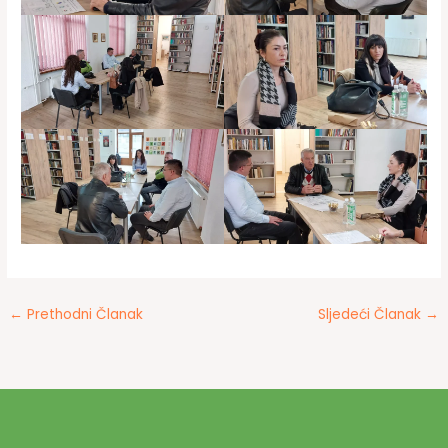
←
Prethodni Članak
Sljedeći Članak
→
━━━━━━━━━━
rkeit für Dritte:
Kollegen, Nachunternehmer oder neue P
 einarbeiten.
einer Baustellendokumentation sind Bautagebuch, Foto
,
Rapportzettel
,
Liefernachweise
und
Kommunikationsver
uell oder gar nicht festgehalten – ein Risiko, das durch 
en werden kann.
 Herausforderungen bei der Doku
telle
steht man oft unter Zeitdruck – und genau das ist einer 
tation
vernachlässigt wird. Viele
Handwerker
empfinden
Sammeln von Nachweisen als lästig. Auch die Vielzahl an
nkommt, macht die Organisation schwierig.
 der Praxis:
━━━━━━━━━━
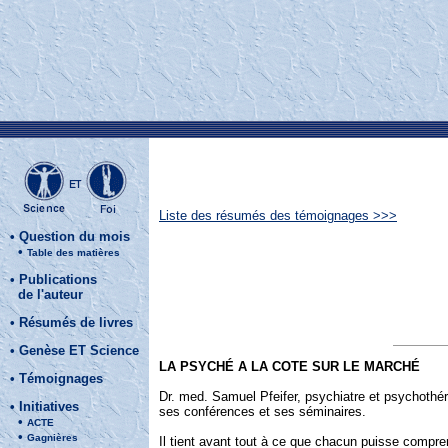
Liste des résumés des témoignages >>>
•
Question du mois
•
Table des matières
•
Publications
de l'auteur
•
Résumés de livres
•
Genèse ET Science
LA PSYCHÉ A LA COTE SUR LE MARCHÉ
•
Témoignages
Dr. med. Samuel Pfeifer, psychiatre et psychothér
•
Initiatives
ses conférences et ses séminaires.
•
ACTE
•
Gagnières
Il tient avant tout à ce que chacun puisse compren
━━━━━━━━━━
— Work order —
Set down, unchanged, the data from the line containing "Liste des résumés des témoignages >>>" through the line containing "Il tient avant", inclusive.

— Worked solution —
Liste des résumés des témoignages >>>
•
Question du mois
•
Table des matières
•
Publications
de l'auteur
•
Résumés de livres
•
Genèse ET Science
LA PSYCHÉ A LA COTE SUR LE MARCHÉ
•
Témoignages
Dr. med. Samuel Pfeifer, psychiatre et psychothér
•
Initiatives
ses conférences et ses séminaires.
•
ACTE
•
Gagnières
Il tient avant tout à ce que chacun puisse compren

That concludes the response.